EXERCISE AIM> Pictures are to be left out, but please repeat each record exactly.

——

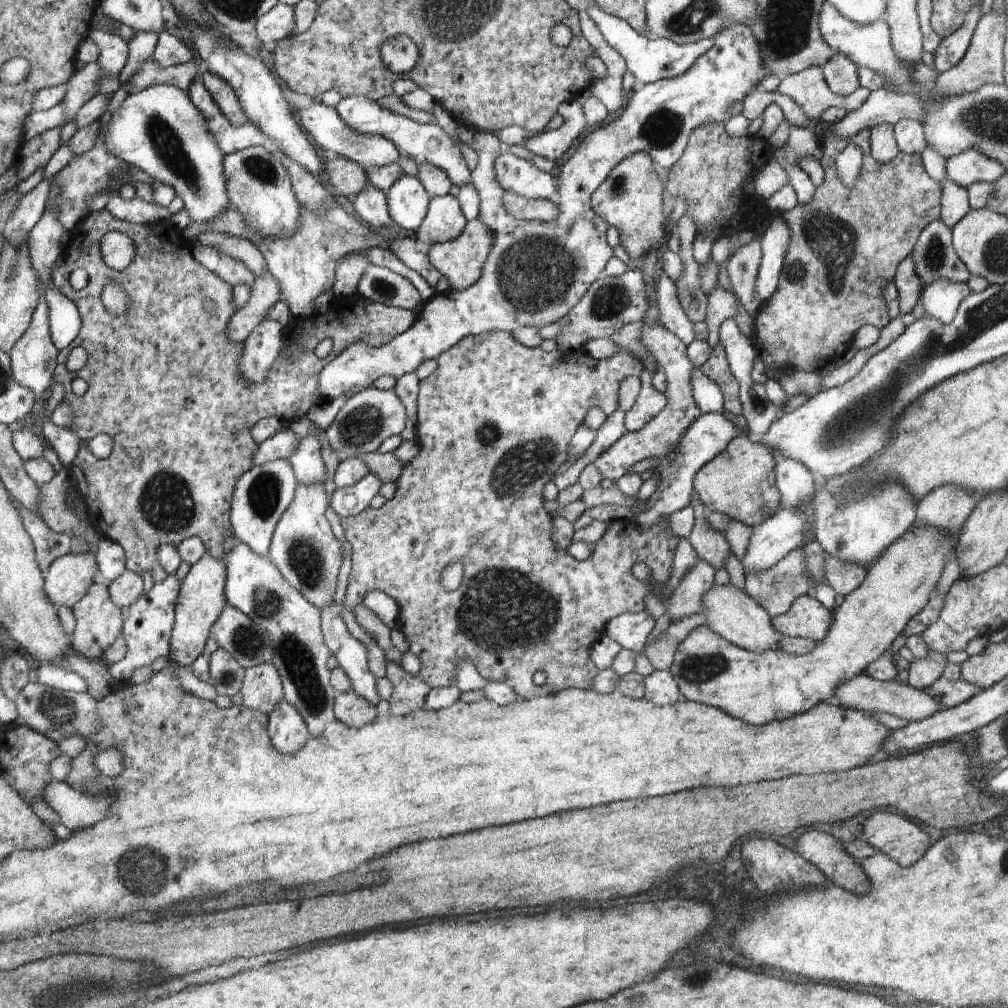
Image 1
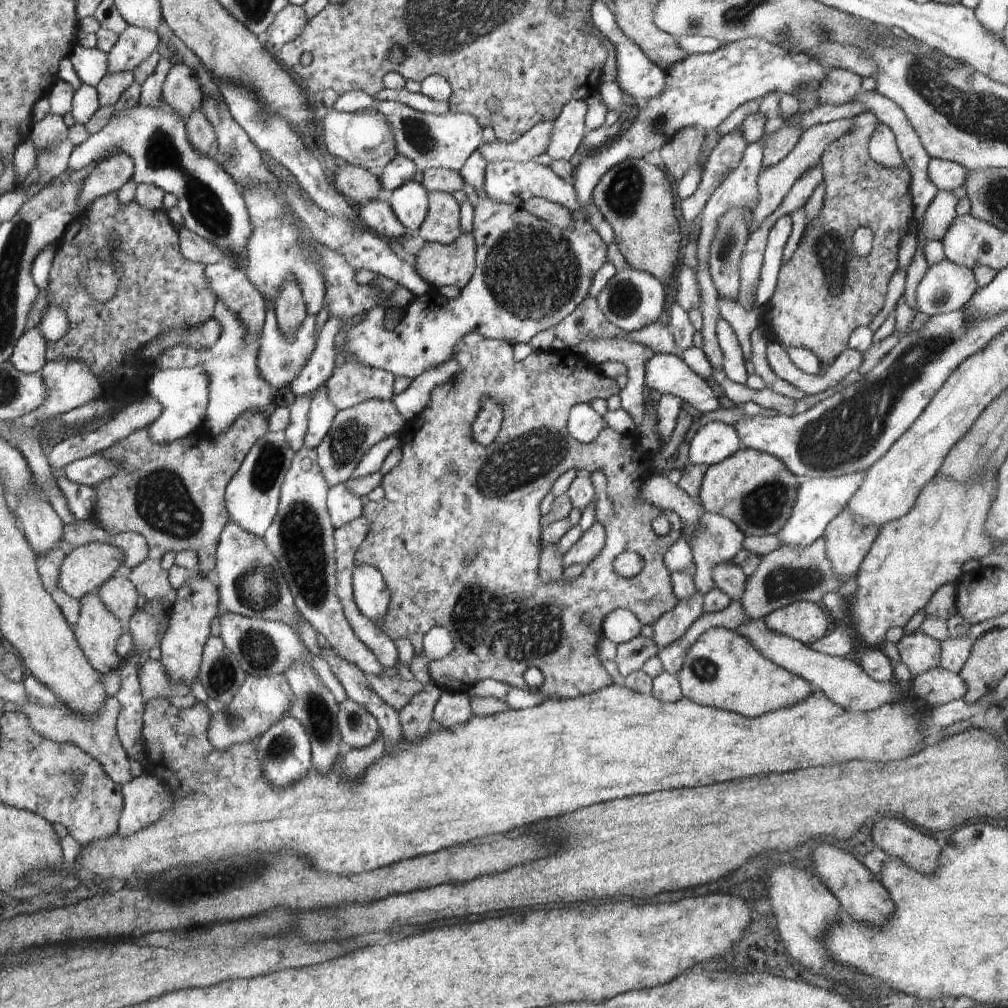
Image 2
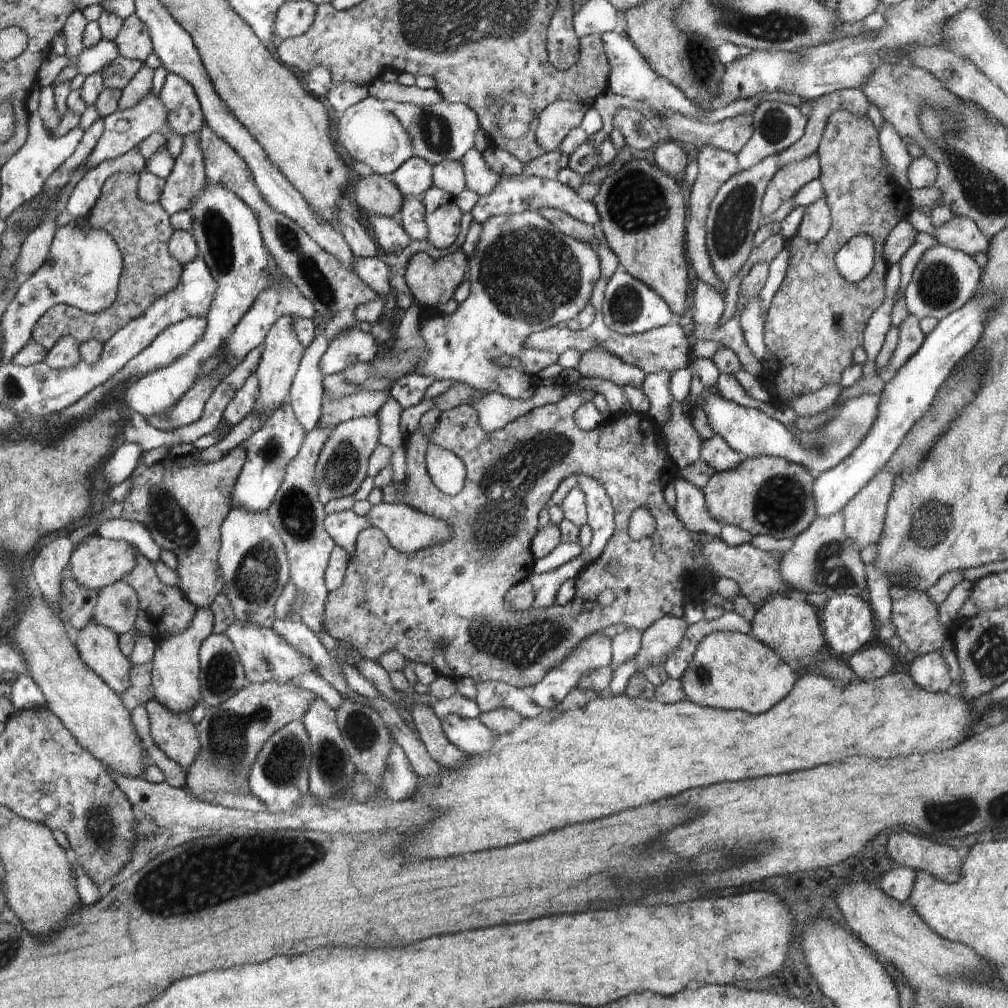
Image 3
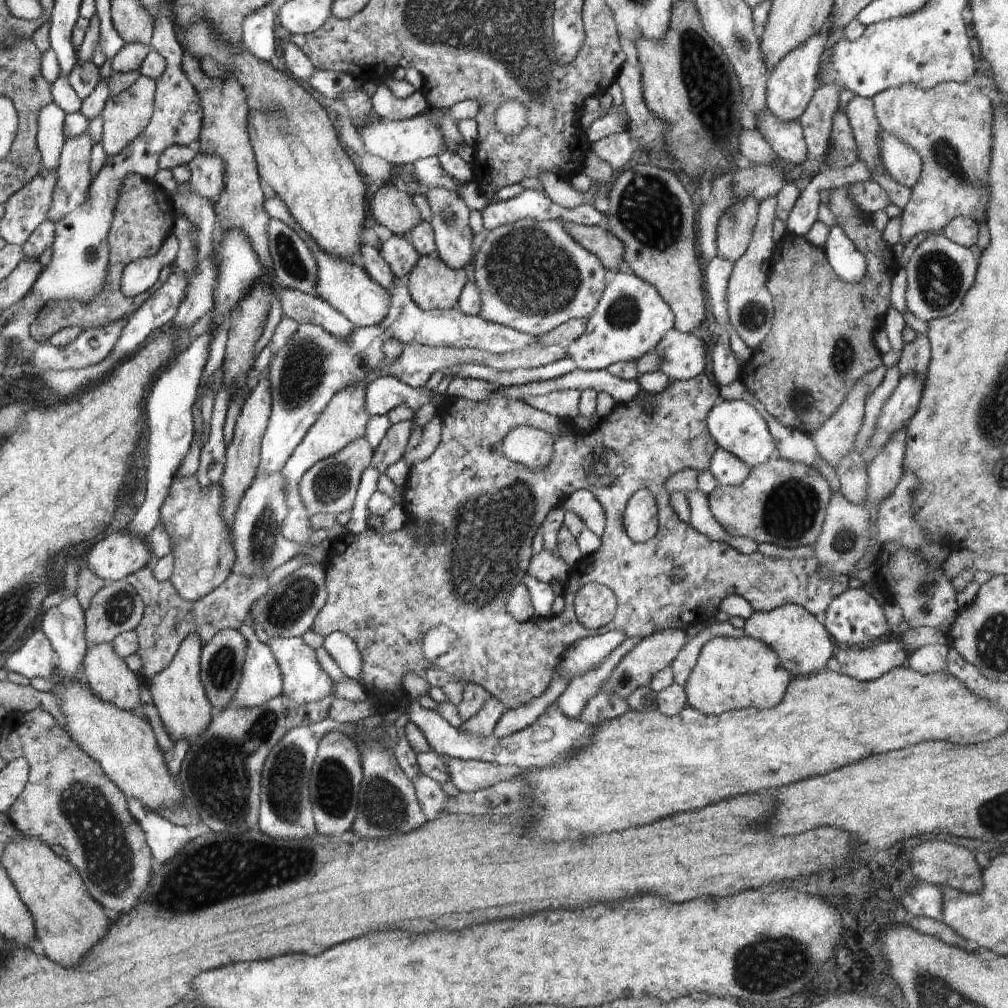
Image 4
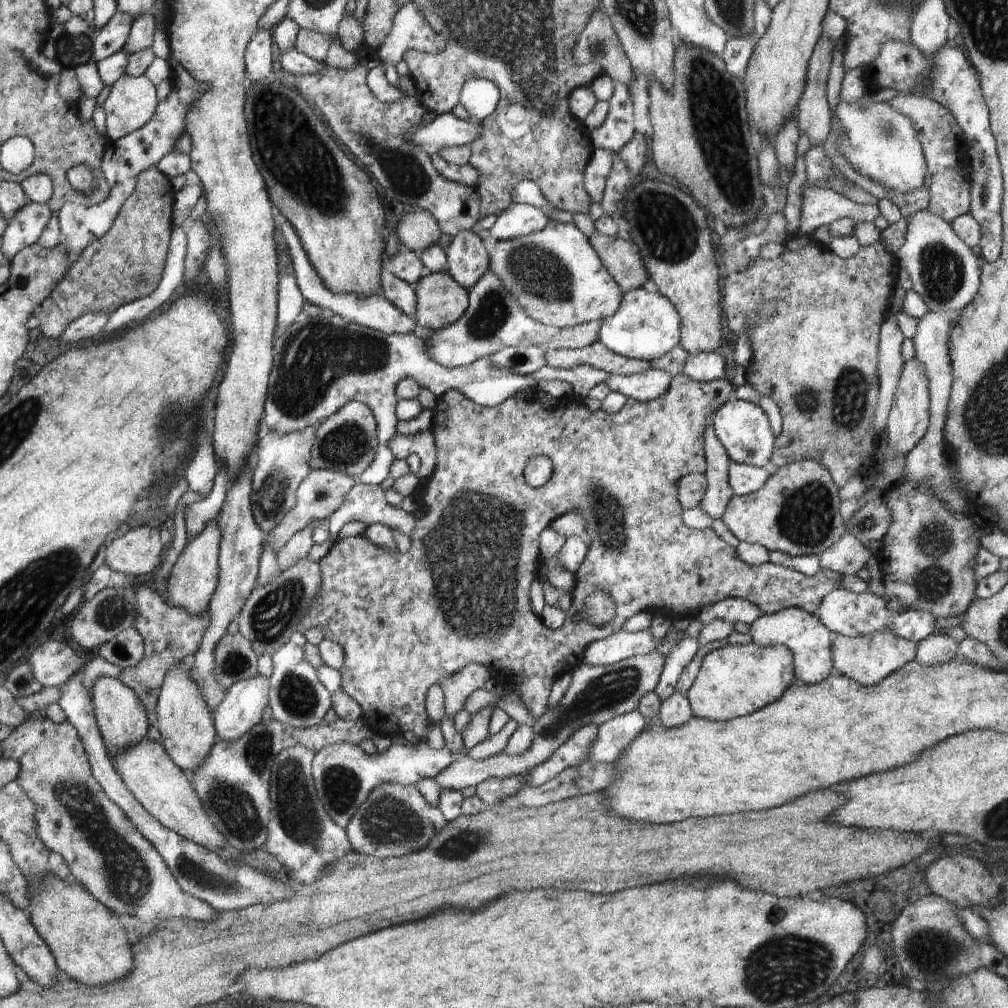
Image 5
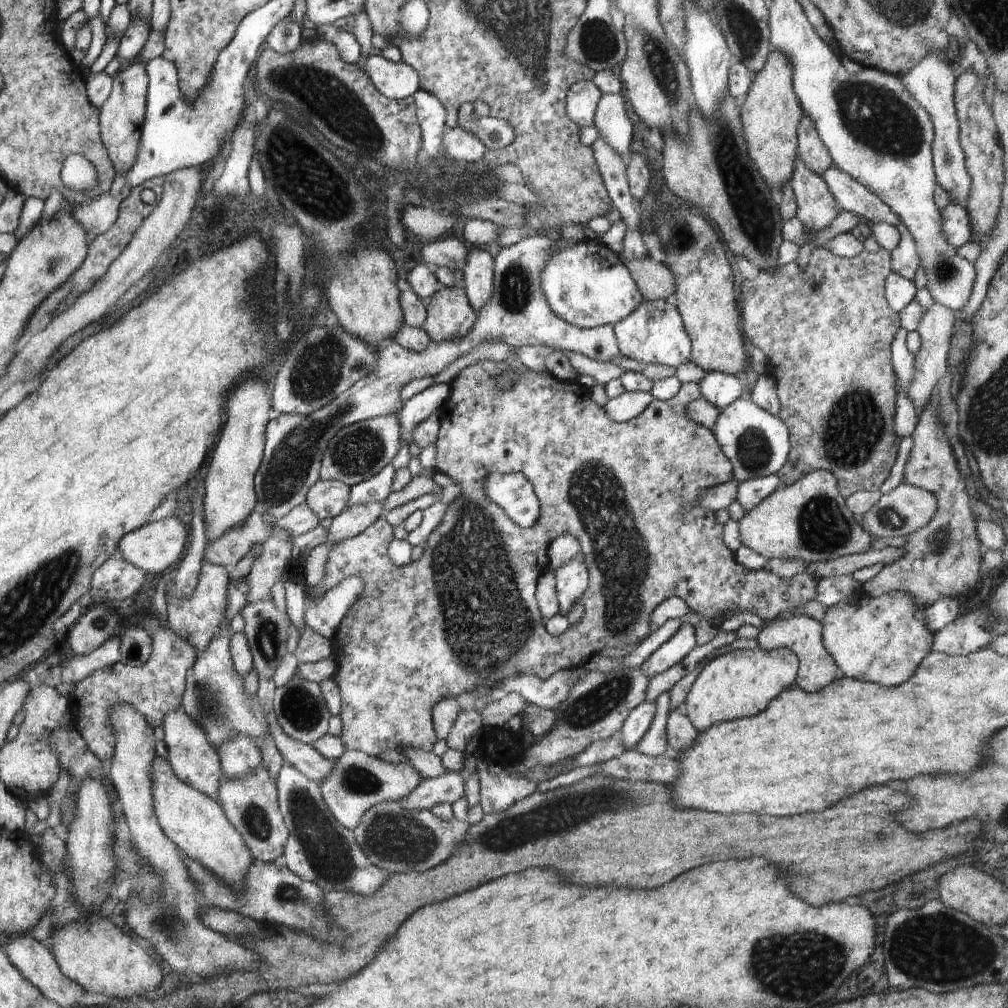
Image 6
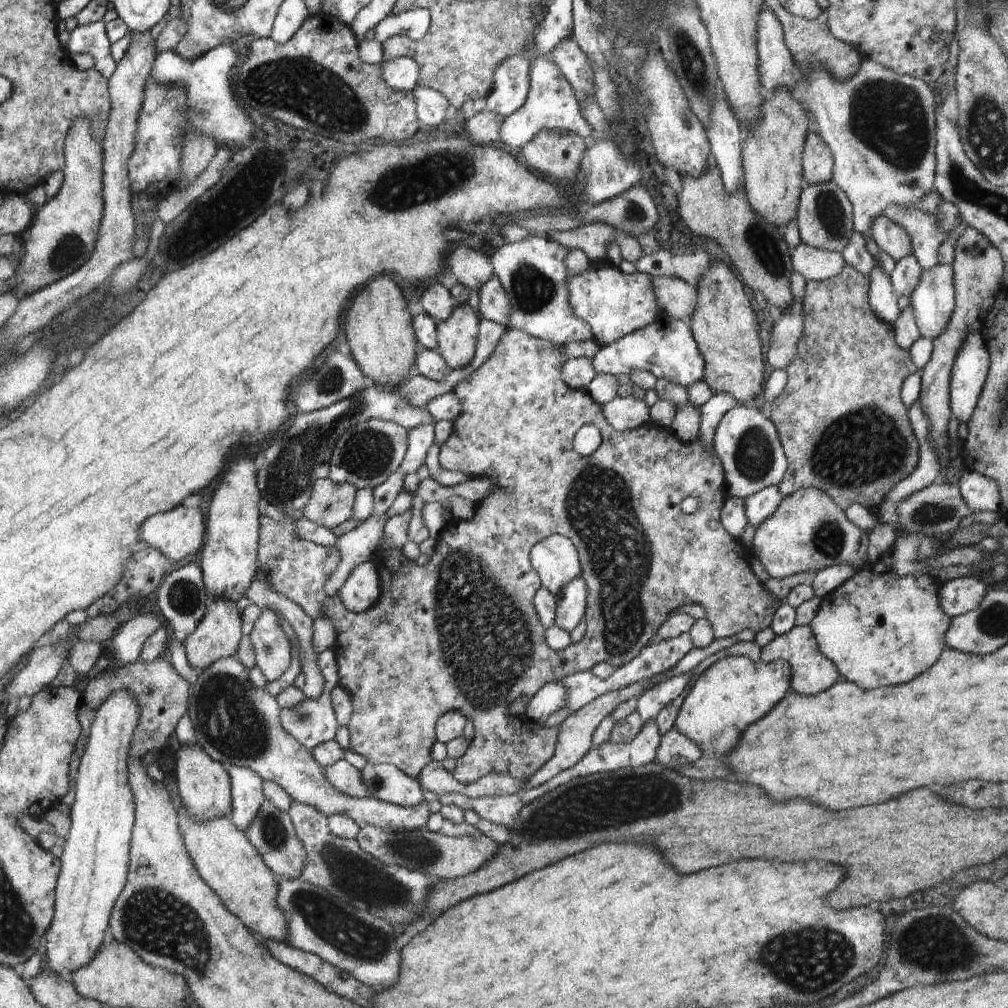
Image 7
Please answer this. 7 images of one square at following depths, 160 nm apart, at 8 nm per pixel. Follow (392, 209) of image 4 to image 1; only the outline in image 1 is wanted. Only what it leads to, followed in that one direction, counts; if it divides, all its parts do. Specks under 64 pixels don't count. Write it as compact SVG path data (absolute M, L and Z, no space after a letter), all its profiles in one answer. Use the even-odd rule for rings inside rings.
M328 154L323 167L332 184L332 191L345 197L356 196L364 190L368 177L365 170L354 161Z

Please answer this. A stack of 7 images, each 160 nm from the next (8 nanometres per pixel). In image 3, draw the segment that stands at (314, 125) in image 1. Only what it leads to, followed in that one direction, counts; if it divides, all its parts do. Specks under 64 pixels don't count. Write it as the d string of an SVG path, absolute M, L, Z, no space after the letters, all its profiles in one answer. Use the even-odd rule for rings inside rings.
M372 95L349 106L339 114L337 141L358 162L364 162L377 175L392 174L399 166L415 156L411 134L394 113L384 109L381 100Z

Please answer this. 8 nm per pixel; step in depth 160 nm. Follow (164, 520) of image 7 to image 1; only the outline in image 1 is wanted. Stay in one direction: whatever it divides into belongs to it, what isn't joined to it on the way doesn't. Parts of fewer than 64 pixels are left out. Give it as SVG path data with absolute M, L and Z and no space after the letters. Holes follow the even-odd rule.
M95 551L90 553L68 553L52 561L44 576L44 590L54 606L64 605L72 608L84 598L90 585L94 583L94 573L99 569Z

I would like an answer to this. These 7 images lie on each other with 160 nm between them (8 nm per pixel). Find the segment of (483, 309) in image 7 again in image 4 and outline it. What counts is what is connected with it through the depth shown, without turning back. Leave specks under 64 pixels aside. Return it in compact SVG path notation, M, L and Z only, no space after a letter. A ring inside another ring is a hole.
M434 187L426 190L424 196L432 211L432 228L437 246L438 258L444 261L446 266L451 269L465 269L468 264L473 262L475 254L472 248L474 234L469 223L469 209L466 203L458 196L458 193Z

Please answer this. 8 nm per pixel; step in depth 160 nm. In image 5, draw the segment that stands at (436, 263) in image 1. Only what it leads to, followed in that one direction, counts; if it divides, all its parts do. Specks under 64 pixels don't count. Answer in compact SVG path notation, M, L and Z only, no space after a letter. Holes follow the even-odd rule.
M449 272L431 273L415 284L415 319L423 329L437 331L463 317L469 305L469 290L460 286Z

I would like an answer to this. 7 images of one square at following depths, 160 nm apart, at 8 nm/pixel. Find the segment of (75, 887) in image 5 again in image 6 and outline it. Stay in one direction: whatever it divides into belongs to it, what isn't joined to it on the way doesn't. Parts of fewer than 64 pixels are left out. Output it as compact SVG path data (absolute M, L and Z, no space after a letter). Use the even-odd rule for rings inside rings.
M92 914L82 921L69 922L64 928L53 934L54 947L50 951L55 956L56 962L64 976L77 982L85 991L92 994L104 994L112 1000L132 999L145 996L148 990L152 992L162 984L166 970L159 967L159 960L155 960L152 954L142 949L126 930L117 928L109 918L99 918Z

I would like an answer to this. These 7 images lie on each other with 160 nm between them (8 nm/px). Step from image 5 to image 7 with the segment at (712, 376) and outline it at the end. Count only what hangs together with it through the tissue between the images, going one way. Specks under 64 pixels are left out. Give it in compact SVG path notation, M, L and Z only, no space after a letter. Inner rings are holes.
M712 393L710 400L699 408L701 414L697 438L706 451L713 450L714 433L716 427L727 410L738 404L729 394Z

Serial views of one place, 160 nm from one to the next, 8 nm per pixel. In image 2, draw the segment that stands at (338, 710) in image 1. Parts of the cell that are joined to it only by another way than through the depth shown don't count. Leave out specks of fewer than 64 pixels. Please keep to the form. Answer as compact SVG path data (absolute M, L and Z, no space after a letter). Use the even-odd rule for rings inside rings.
M346 699L339 704L337 721L345 749L365 749L381 734L376 718L362 705Z

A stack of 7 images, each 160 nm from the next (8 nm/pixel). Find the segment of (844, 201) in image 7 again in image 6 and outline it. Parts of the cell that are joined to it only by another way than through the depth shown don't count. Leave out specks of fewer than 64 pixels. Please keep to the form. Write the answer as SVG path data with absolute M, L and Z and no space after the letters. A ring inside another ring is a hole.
M797 156L789 185L793 188L797 202L797 213L795 214L797 219L808 231L814 234L826 231L842 210L834 198L834 195L830 192L827 182L820 175L814 174L814 172L804 164L804 161Z

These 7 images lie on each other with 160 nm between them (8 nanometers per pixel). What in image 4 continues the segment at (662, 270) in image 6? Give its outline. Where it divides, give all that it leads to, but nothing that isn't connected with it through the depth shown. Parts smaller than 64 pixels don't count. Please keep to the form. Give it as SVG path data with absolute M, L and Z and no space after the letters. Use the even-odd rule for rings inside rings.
M563 221L563 226L582 248L598 258L602 266L608 270L609 275L620 270L620 264L625 261L625 246L605 225L583 227Z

——

RESULT BELOW>
Image 1
Image 2
Image 3
Image 4
Image 5
Image 6
Image 7
Please answer this. 7 images of one square at following depths, 160 nm apart, at 8 nm per pixel. Follow (392, 209) of image 4 to image 1; only the outline in image 1 is wanted. Only what it leads to, followed in that one direction, counts; if it divides, all its parts do. Specks under 64 pixels don't count. Write it as compact SVG path data (absolute M, L and Z, no space after a letter), all its profiles in one answer. Use the even-odd rule for rings inside rings.
M328 154L323 167L332 184L332 191L345 197L356 196L364 190L368 177L365 170L354 161Z

Please answer this. A stack of 7 images, each 160 nm from the next (8 nanometres per pixel). In image 3, draw the segment that stands at (314, 125) in image 1. Only what it leads to, followed in that one direction, counts; if it divides, all its parts do. Specks under 64 pixels don't count. Write it as the d string of an SVG path, absolute M, L, Z, no space after the letters, all its profiles in one answer. Use the even-odd rule for rings inside rings.
M372 95L349 106L339 114L337 141L358 162L364 162L377 175L392 174L399 166L415 156L411 134L394 113L384 109L381 100Z

Please answer this. 8 nm per pixel; step in depth 160 nm. Follow (164, 520) of image 7 to image 1; only the outline in image 1 is wanted. Stay in one direction: whatever it divides into belongs to it, what isn't joined to it on the way doesn't. Parts of fewer than 64 pixels are left out. Give it as SVG path data with absolute M, L and Z and no space after the letters. Holes follow the even-odd rule.
M95 551L90 553L68 553L52 561L44 576L44 590L54 606L64 605L72 608L84 598L90 585L94 583L94 573L99 569Z

I would like an answer to this. These 7 images lie on each other with 160 nm between them (8 nm per pixel). Find the segment of (483, 309) in image 7 again in image 4 and outline it. What counts is what is connected with it through the depth shown, without turning back. Leave specks under 64 pixels aside. Return it in compact SVG path notation, M, L and Z only, no space after a letter. A ring inside another ring is a hole.
M434 187L426 190L424 196L432 211L432 228L437 246L438 258L444 261L446 266L451 269L465 269L468 264L473 262L475 254L472 248L474 234L469 223L469 209L466 203L458 196L458 193Z

Please answer this. 8 nm per pixel; step in depth 160 nm. In image 5, draw the segment that stands at (436, 263) in image 1. Only what it leads to, followed in that one direction, counts; if it divides, all its parts do. Specks under 64 pixels don't count. Answer in compact SVG path notation, M, L and Z only, no space after a letter. Holes follow the even-odd rule.
M449 272L431 273L415 284L415 319L423 329L437 331L463 317L469 305L469 290L460 286Z

I would like an answer to this. 7 images of one square at following depths, 160 nm apart, at 8 nm/pixel. Find the segment of (75, 887) in image 5 again in image 6 and outline it. Stay in one direction: whatever it divides into belongs to it, what isn't joined to it on the way doesn't. Parts of fewer than 64 pixels are left out. Output it as compact SVG path data (absolute M, L and Z, no space after a letter). Use the even-odd rule for rings inside rings.
M92 914L82 921L69 922L64 928L53 934L54 947L50 951L55 956L56 962L64 976L77 982L85 991L92 994L104 994L112 1000L132 999L145 996L148 990L152 992L162 984L166 970L159 967L159 960L155 960L152 954L142 949L126 930L117 928L109 918L99 918Z

I would like an answer to this. These 7 images lie on each other with 160 nm between them (8 nm/px). Step from image 5 to image 7 with the segment at (712, 376) and outline it at the end. Count only what hangs together with it through the tissue between the images, going one way. Specks under 64 pixels are left out. Give it in compact SVG path notation, M, L and Z only, no space after a letter. Inner rings are holes.
M712 393L710 400L699 408L701 414L697 438L706 451L713 450L714 433L716 427L727 410L738 404L729 394Z

Serial views of one place, 160 nm from one to the next, 8 nm per pixel. In image 2, draw the segment that stands at (338, 710) in image 1. Parts of the cell that are joined to it only by another way than through the depth shown don't count. Leave out specks of fewer than 64 pixels. Please keep to the form. Answer as compact SVG path data (absolute M, L and Z, no space after a letter). Use the even-odd rule for rings inside rings.
M346 699L339 704L337 721L345 749L365 749L381 734L376 718L362 705Z

A stack of 7 images, each 160 nm from the next (8 nm/pixel). Find the segment of (844, 201) in image 7 again in image 6 and outline it. Parts of the cell that are joined to it only by another way than through the depth shown don't count. Leave out specks of fewer than 64 pixels. Please keep to the form. Write the answer as SVG path data with absolute M, L and Z and no space after the letters. A ring inside another ring is a hole.
M797 156L789 185L793 188L797 202L797 213L795 214L797 219L808 231L814 234L826 231L842 210L834 198L834 195L830 192L827 182L820 175L814 174L814 172L804 164L804 161Z

These 7 images lie on each other with 160 nm between them (8 nanometers per pixel). What in image 4 continues the segment at (662, 270) in image 6? Give its outline. Where it divides, give all that it leads to, but nothing that isn't connected with it through the depth shown. Parts smaller than 64 pixels don't count. Please keep to the form. Give it as SVG path data with absolute M, L and Z and no space after the letters. Use the even-odd rule for rings inside rings.
M563 221L563 226L582 248L598 258L602 266L608 270L609 275L620 270L620 264L625 261L625 246L605 225L583 227Z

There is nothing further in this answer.